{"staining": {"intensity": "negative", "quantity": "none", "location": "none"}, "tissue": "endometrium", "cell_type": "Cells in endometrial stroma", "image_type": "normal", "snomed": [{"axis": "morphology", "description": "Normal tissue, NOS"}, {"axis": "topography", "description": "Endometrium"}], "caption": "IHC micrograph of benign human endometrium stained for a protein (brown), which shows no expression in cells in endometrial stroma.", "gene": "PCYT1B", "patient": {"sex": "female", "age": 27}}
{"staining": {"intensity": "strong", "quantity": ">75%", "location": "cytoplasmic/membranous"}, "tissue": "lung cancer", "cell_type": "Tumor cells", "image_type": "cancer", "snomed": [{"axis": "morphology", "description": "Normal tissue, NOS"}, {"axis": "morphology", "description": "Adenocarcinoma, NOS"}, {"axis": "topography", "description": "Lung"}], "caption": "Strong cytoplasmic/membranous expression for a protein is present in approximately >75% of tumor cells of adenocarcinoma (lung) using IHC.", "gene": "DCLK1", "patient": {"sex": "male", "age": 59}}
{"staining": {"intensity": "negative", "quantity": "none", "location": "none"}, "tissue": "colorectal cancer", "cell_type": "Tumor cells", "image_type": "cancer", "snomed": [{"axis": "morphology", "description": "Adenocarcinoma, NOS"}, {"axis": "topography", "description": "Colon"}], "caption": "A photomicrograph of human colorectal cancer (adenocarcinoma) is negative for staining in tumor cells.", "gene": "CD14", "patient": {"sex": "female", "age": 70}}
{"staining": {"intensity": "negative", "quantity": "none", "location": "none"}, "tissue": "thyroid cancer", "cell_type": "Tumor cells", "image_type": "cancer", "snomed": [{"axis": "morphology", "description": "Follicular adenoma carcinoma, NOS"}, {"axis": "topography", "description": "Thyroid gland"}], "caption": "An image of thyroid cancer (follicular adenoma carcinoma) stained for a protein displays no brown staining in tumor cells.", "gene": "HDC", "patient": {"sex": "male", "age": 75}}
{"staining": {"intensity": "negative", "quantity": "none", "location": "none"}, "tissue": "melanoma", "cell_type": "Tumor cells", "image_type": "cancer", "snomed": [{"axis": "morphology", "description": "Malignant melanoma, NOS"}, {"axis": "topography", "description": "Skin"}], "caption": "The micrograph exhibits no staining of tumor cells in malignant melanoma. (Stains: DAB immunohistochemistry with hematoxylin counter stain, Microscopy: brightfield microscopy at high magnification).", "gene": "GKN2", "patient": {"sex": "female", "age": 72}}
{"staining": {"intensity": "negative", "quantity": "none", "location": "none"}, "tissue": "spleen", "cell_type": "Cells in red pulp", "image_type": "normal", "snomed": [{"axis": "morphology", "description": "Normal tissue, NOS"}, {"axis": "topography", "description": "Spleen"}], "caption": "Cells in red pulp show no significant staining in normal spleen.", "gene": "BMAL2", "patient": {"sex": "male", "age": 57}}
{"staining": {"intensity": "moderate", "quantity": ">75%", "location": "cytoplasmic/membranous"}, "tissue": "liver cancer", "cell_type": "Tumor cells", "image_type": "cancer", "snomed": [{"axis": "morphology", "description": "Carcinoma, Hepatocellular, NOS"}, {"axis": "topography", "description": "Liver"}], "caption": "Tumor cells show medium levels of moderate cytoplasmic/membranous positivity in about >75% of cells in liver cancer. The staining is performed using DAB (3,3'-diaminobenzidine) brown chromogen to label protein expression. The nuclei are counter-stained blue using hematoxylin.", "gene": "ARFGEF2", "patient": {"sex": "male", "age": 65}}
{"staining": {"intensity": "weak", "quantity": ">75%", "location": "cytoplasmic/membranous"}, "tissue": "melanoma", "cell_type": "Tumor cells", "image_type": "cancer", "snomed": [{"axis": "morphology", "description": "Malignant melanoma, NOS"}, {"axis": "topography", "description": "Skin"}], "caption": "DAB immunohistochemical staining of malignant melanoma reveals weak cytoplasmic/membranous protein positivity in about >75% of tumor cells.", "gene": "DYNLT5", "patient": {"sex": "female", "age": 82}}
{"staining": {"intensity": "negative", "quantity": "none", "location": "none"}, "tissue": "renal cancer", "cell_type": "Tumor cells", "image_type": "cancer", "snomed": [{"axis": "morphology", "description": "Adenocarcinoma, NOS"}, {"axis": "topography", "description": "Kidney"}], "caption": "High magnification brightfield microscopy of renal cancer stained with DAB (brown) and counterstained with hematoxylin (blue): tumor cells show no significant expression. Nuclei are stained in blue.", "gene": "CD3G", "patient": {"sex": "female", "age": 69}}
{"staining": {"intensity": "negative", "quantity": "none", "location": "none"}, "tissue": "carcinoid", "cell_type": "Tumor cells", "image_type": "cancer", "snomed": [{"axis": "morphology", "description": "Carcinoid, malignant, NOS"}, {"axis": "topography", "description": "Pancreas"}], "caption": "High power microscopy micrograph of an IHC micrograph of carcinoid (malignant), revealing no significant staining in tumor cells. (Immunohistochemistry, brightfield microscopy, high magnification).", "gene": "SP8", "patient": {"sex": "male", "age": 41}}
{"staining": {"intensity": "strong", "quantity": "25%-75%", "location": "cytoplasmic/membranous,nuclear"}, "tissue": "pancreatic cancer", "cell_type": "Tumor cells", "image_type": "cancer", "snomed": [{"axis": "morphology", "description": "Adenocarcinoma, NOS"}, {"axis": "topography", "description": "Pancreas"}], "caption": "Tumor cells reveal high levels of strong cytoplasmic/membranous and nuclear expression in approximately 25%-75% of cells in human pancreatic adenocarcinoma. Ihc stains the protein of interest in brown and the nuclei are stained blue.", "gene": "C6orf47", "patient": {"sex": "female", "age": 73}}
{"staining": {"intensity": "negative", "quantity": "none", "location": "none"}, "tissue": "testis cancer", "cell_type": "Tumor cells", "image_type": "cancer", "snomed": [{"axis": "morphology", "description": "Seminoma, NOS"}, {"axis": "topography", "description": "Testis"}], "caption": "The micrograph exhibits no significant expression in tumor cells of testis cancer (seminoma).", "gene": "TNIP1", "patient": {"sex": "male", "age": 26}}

◆ Your objective: Your answer must be the line holding "magnification brightfield microscopy" and every later line of the entries above, written out exactly, and nothing else.

◆ Task answer:
{"staining": {"intensity": "negative", "quantity": "none", "location": "none"}, "tissue": "renal cancer", "cell_type": "Tumor cells", "image_type": "cancer", "snomed": [{"axis": "morphology", "description": "Adenocarcinoma, NOS"}, {"axis": "topography", "description": "Kidney"}], "caption": "High magnification brightfield microscopy of renal cancer stained with DAB (brown) and counterstained with hematoxylin (blue): tumor cells show no significant expression. Nuclei are stained in blue.", "gene": "CD3G", "patient": {"sex": "female", "age": 69}}
{"staining": {"intensity": "negative", "quantity": "none", "location": "none"}, "tissue": "carcinoid", "cell_type": "Tumor cells", "image_type": "cancer", "snomed": [{"axis": "morphology", "description": "Carcinoid, malignant, NOS"}, {"axis": "topography", "description": "Pancreas"}], "caption": "High power microscopy micrograph of an IHC micrograph of carcinoid (malignant), revealing no significant staining in tumor cells. (Immunohistochemistry, brightfield microscopy, high magnification).", "gene": "SP8", "patient": {"sex": "male", "age": 41}}
{"staining": {"intensity": "strong", "quantity": "25%-75%", "location": "cytoplasmic/membranous,nuclear"}, "tissue": "pancreatic cancer", "cell_type": "Tumor cells", "image_type": "cancer", "snomed": [{"axis": "morphology", "description": "Adenocarcinoma, NOS"}, {"axis": "topography", "description": "Pancreas"}], "caption": "Tumor cells reveal high levels of strong cytoplasmic/membranous and nuclear expression in approximately 25%-75% of cells in human pancreatic adenocarcinoma. Ihc stains the protein of interest in brown and the nuclei are stained blue.", "gene": "C6orf47", "patient": {"sex": "female", "age": 73}}
{"staining": {"intensity": "negative", "quantity": "none", "location": "none"}, "tissue": "testis cancer", "cell_type": "Tumor cells", "image_type": "cancer", "snomed": [{"axis": "morphology", "description": "Seminoma, NOS"}, {"axis": "topography", "description": "Testis"}], "caption": "The micrograph exhibits no significant expression in tumor cells of testis cancer (seminoma).", "gene": "TNIP1", "patient": {"sex": "male", "age": 26}}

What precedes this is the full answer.